May 6th, 2008 · No Comments · Bermuda Politics, Media

The Association of Caribbean Media Workers has published its annual “overview of major developments affecting the practice of journalism and freedom of expression in the Caribbean.”

Different countries, different circumstances, but almost everywhere concern that factors internal to the workings of the media and various external elements including, but not exclusively the state, pose threats to the practice of free and independent journalism.

The report highlights, amongst other threats, the creep of censorship through state-imposed media councils as well as Government punishment of media outlets by withholding state advertising. It all sounds so miserably familiar. Bermuda gains some particular comment:

Last month, in Bermuda - an Associate Member of Caricom but not covered by our mandate as an organisation – the government announced a cutback in state advertising in the print media and terminated its subscriptions of newspapers meant for government offices and departments.

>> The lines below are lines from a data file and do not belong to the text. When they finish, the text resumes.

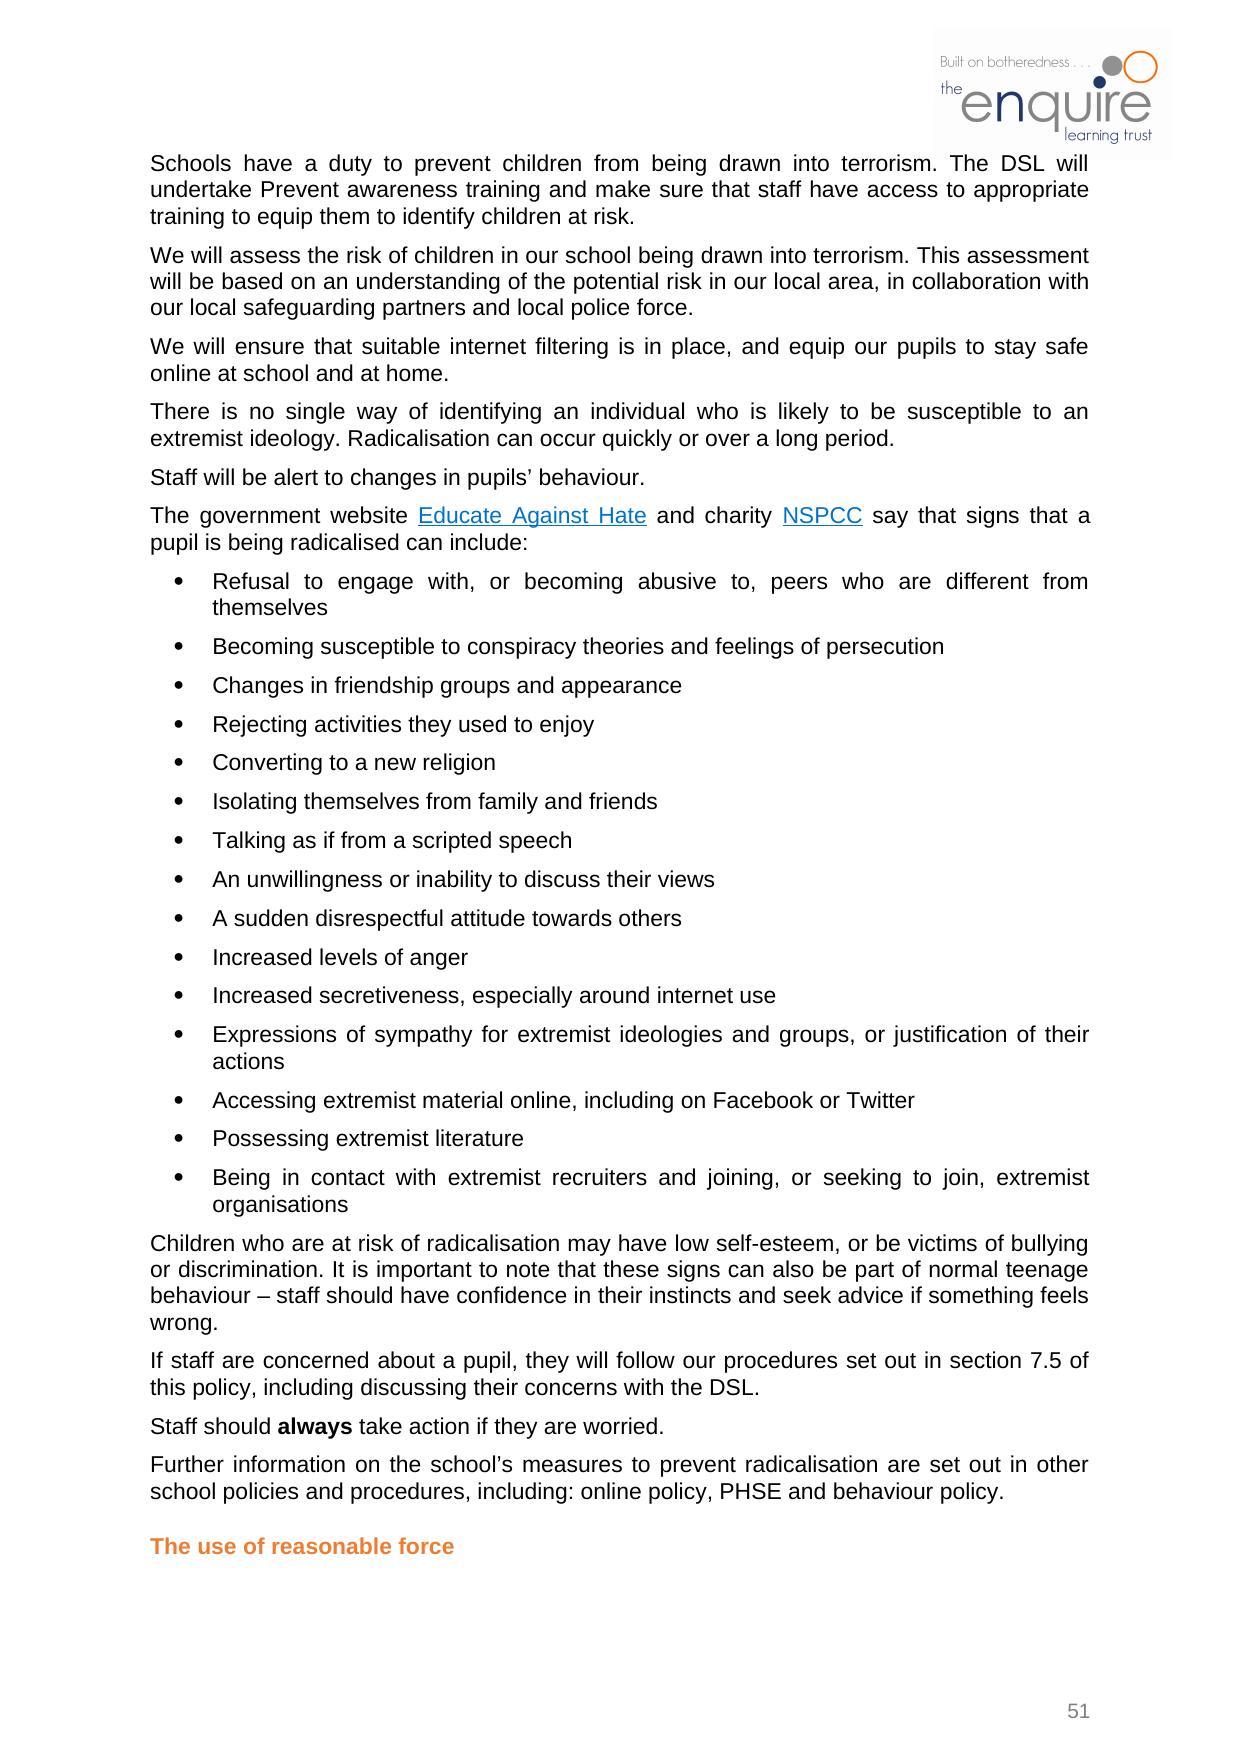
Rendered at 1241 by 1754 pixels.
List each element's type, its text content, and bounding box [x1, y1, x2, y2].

list Rejecting activities they used to enjoy [174, 1023, 1090, 1049]
list Isolating themselves from family and friends [174, 1100, 1090, 1127]
list Causes serious damage to property; or [245, 293, 1090, 319]
text Schools have a duty to prevent children from being drawn into terrorism. The DSL will undertake Prevent awareness training and make sure that staff have access to appropriate training to equip them to identify children at risk. [150, 462, 1090, 541]
list Possessing extremist literature [174, 1438, 1090, 1464]
text The use or threat of terrorism must be designed to influence the government or to intimidate the public and is made for the purpose of advancing a political, religious or ideological cause. [150, 371, 1090, 450]
text Staff will be alert to changes in pupils’ behaviour. [150, 776, 1090, 802]
list Increased secretiveness, especially around internet use [174, 1295, 1090, 1321]
text The government website Educate Against Hate and charity NSPCC say that signs that a pupil is being radicalised can include: [150, 814, 1090, 867]
list Refusal to engage with, or becoming abusive to, peers who are different from themselves [174, 880, 1090, 932]
text There is no single way of identifying an individual who is likely to be susceptible to an extremist ideology. Radicalisation can occur quickly or over a long period. [150, 711, 1090, 763]
list Increased levels of anger [174, 1256, 1090, 1282]
list Being in contact with extremist recruiters and joining, or seeking to join, extremist organisations [174, 1476, 1090, 1529]
text Terrorism is an action that: [209, 215, 1090, 242]
list Accessing extremist material online, including on Facebook or Twitter [174, 1399, 1090, 1425]
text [209, 150, 1090, 203]
text We will ensure that suitable internet filtering is in place, and equip our pupils to stay safe online at school and at home. [150, 645, 1090, 698]
list Expressions of sympathy for extremist ideologies and groups, or justification of their actions [174, 1333, 1090, 1386]
list Changes in friendship groups and appearance [174, 984, 1090, 1010]
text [150, 1542, 1090, 1594]
list Becoming susceptible to conspiracy theories and feelings of persecution [174, 945, 1090, 971]
list Converting to a new religion [174, 1062, 1090, 1088]
text We will assess the risk of children in our school being drawn into terrorism. This assessment will be based on an understanding of the potential risk in our local area, in collaboration with our local safeguarding partners and local police force. [150, 554, 1090, 633]
list An unwillingness or inability to discuss their views [174, 1178, 1090, 1204]
picture [933, 28, 1173, 160]
list Talking as if from a scripted speech [174, 1139, 1090, 1166]
list Seriously interferes or disrupts an electronic system [245, 332, 1090, 358]
list A sudden disrespectful attitude towards others [174, 1217, 1090, 1243]
list Endangers or causes serious violence to a person/people; [245, 254, 1090, 280]
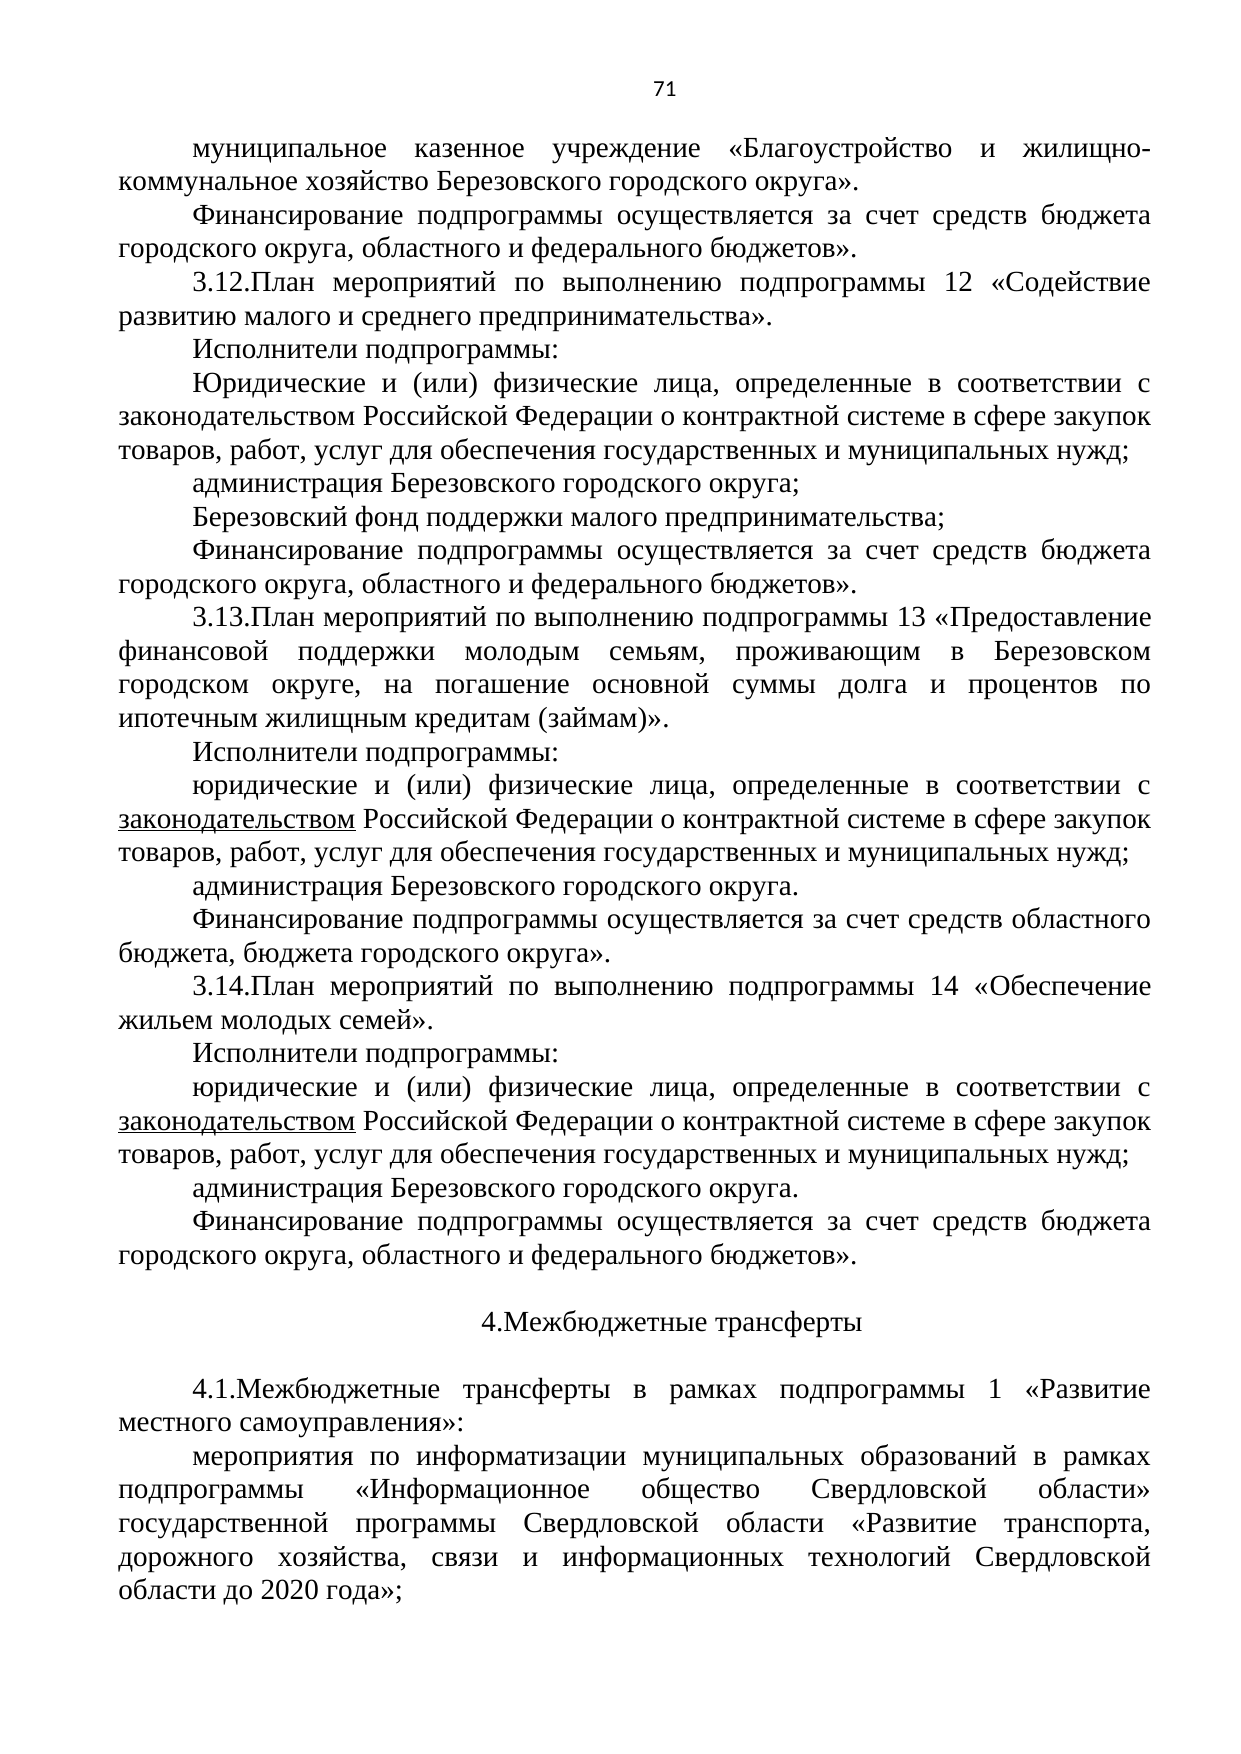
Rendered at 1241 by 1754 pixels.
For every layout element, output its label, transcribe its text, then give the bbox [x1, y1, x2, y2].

text Финансирование подпрограммы осуществляется за счет средств областного бюджета, бюджета городского округа». [118, 901, 1152, 968]
text 3.14.План мероприятий по выполнению подпрограммы 14 «Обеспечение жильем молодых семей». [118, 968, 1152, 1036]
text 3.12.План мероприятий по выполнению подпрограммы 12 «Содействие развитию малого и среднего предпринимательства». [118, 264, 1152, 331]
text администрация Березовского городского округа; [118, 465, 1152, 499]
text 4.Межбюджетные трансферты [118, 1304, 1152, 1337]
text юридические и (или) физические лица, определенные в соответствии с законодательством Российской Федерации о контрактной системе в сфере закупок товаров, работ, услуг для обеспечения государственных и муниципальных нужд; [118, 767, 1152, 868]
text Юридические и (или) физические лица, определенные в соответствии с законодательством Российской Федерации о контрактной системе в сфере закупок товаров, работ, услуг для обеспечения государственных и муниципальных нужд; [118, 365, 1152, 465]
text Финансирование подпрограммы осуществляется за счет средств бюджета городского округа, областного и федерального бюджетов». [118, 197, 1152, 264]
text Исполнители подпрограммы: [118, 331, 1152, 365]
text Финансирование подпрограммы осуществляется за счет средств бюджета городского округа, областного и федерального бюджетов». [118, 532, 1152, 599]
text 3.13.План мероприятий по выполнению подпрограммы 13 «Предоставление финансовой поддержки молодым семьям, проживающим в Березовском городском округе, на погашение основной суммы долга и процентов по ипотечным жилищным кредитам (займам)». [118, 599, 1152, 734]
text Березовский фонд поддержки малого предпринимательства; [118, 499, 1152, 532]
text 4.1.Межбюджетные трансферты в рамках подпрограммы 1 «Развитие местного самоуправления»: [118, 1371, 1152, 1438]
text Исполнители подпрограммы: [118, 1036, 1152, 1069]
text мероприятия по информатизации муниципальных образований в рамках подпрограммы «Информационное общество Свердловской области» государственной программы Свердловской области «Развитие транспорта, дорожного хозяйства, связи и информационных технологий Свердловской области до 2020 года»; [118, 1438, 1152, 1606]
text администрация Березовского городского округа. [118, 1170, 1152, 1203]
text Исполнители подпрограммы: [118, 734, 1152, 767]
text администрация Березовского городского округа. [118, 868, 1152, 901]
text Финансирование подпрограммы осуществляется за счет средств бюджета городского округа, областного и федерального бюджетов». [118, 1203, 1152, 1270]
text юридические и (или) физические лица, определенные в соответствии с законодательством Российской Федерации о контрактной системе в сфере закупок товаров, работ, услуг для обеспечения государственных и муниципальных нужд; [118, 1069, 1152, 1170]
text муниципальное казенное учреждение «Благоустройство и жилищно-коммунальное хозяйство Березовского городского округа». [118, 130, 1152, 197]
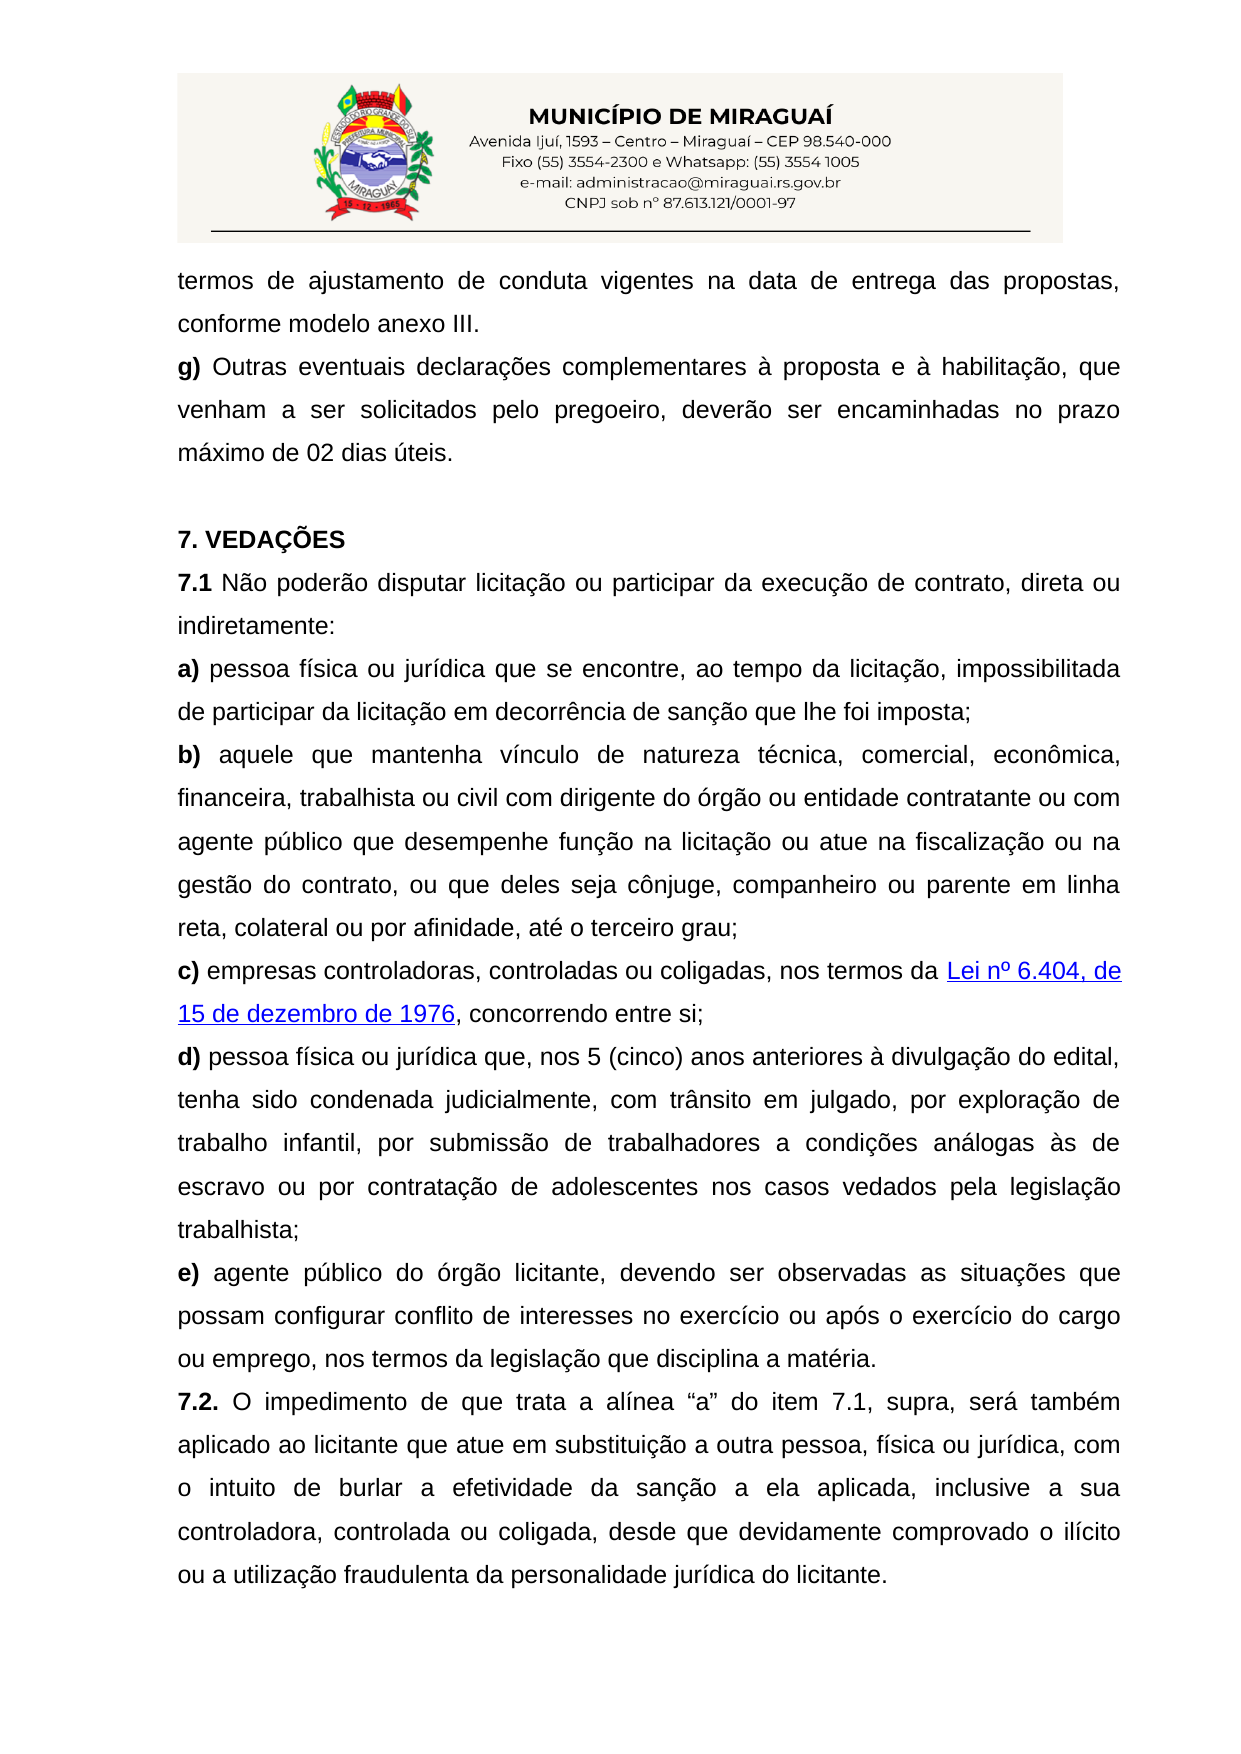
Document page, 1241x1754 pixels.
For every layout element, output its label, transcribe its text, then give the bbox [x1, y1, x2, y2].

picture [177, 73, 1063, 243]
text e) agente público do órgão licitante, devendo ser observadas as situações que possam configurar conflito de interesses no exercício ou após o exercício do cargo ou emprego, nos termos da legislação que disciplina a matéria. [177, 1258, 1122, 1373]
text 7. VEDAÇÕES [177, 524, 1122, 553]
text f) Que suas propostas econômicas compreendem a integralidade dos custos para atendimento dos direitos trabalhistas assegurados na Constituição Federal, nas leis trabalhistas, nas normas infra legais, nas convenções coletivas de trabalho e nos termos de ajustamento de conduta vigentes na data de entrega das propostas, conforme modelo anexo III. [177, 266, 1122, 338]
text 7.1 Não poderão disputar licitação ou participar da execução de contrato, direta ou indiretamente: [177, 568, 1122, 639]
text g) Outras eventuais declarações complementares à proposta e à habilitação, que venham a ser solicitados pelo pregoeiro, deverão ser encaminhadas no prazo máximo de 02 dias úteis. [177, 352, 1122, 467]
text c) empresas controladoras, controladas ou coligadas, nos termos da Lei nº 6.404, de 15 de dezembro de 1976, concorrendo entre si; [177, 956, 1122, 1028]
text a) pessoa física ou jurídica que se encontre, ao tempo da licitação, impossibilitada de participar da licitação em decorrência de sanção que lhe foi imposta; [177, 654, 1122, 726]
text b) aquele que mantenha vínculo de natureza técnica, comercial, econômica, financeira, trabalhista ou civil com dirigente do órgão ou entidade contratante ou com agente público que desempenhe função na licitação ou atue na fiscalização ou na gestão do contrato, ou que deles seja cônjuge, companheiro ou parente em linha reta, colateral ou por afinidade, até o terceiro grau; [177, 740, 1122, 941]
text d) pessoa física ou jurídica que, nos 5 (cinco) anos anteriores à divulgação do edital, tenha sido condenada judicialmente, com trânsito em julgado, por exploração de trabalho infantil, por submissão de trabalhadores a condições análogas às de escravo ou por contratação de adolescentes nos casos vedados pela legislação trabalhista; [177, 1042, 1122, 1243]
text 7.2. O impedimento de que trata a alínea “a” do item 7.1, supra, será também aplicado ao licitante que atue em substituição a outra pessoa, física ou jurídica, com o intuito de burlar a efetividade da sanção a ela aplicada, inclusive a sua controladora, controlada ou coligada, desde que devidamente comprovado o ilícito ou a utilização fraudulenta da personalidade jurídica do licitante. [177, 1387, 1122, 1588]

The Royal Gazette, the island’s only daily newspaper, has protested these acts claiming they were in response to the media house’s independent editorial line. Our position is that the withdrawal of state advertising has been widely recognised by governments all over the world as a method of punishing media houses for behaviour viewed as being recalcitrant or not in keeping with their political agendas.

They go on to remind of the hemispheric commitments contained in the Declaration of Principles on Freedom of Expression of the Inter-American Commission on Human Rights (IACHR):

The exercise of power and the use of public funds by the state, the granting of customs duty privileges, the arbitrary and discriminatory placement of official advertising and government loans; the concession of radio and television broadcast frequencies, among others, with the intent to put pressure on and punish or reward and provide privileges to social communicators and communications media because of the opinions they express threaten freedom of expression, and must be explicitly prohibited by law.

The PLP is carrying Bermuda onto dangerous ground through its attempts …

  • to suppress the free media in the courts (Dr. Brown’s Privy Council fiasco)
  • to damage the media through commercial manipulation (advertising carrot/stick)
  • to favour certain media outlets (HOTT, CITV)
  • to potentially extend control through a media council
  • to threaten public figures who challenge the Government in the media.

Support for freedom of speech is like being pregnant. You is or you ain’t.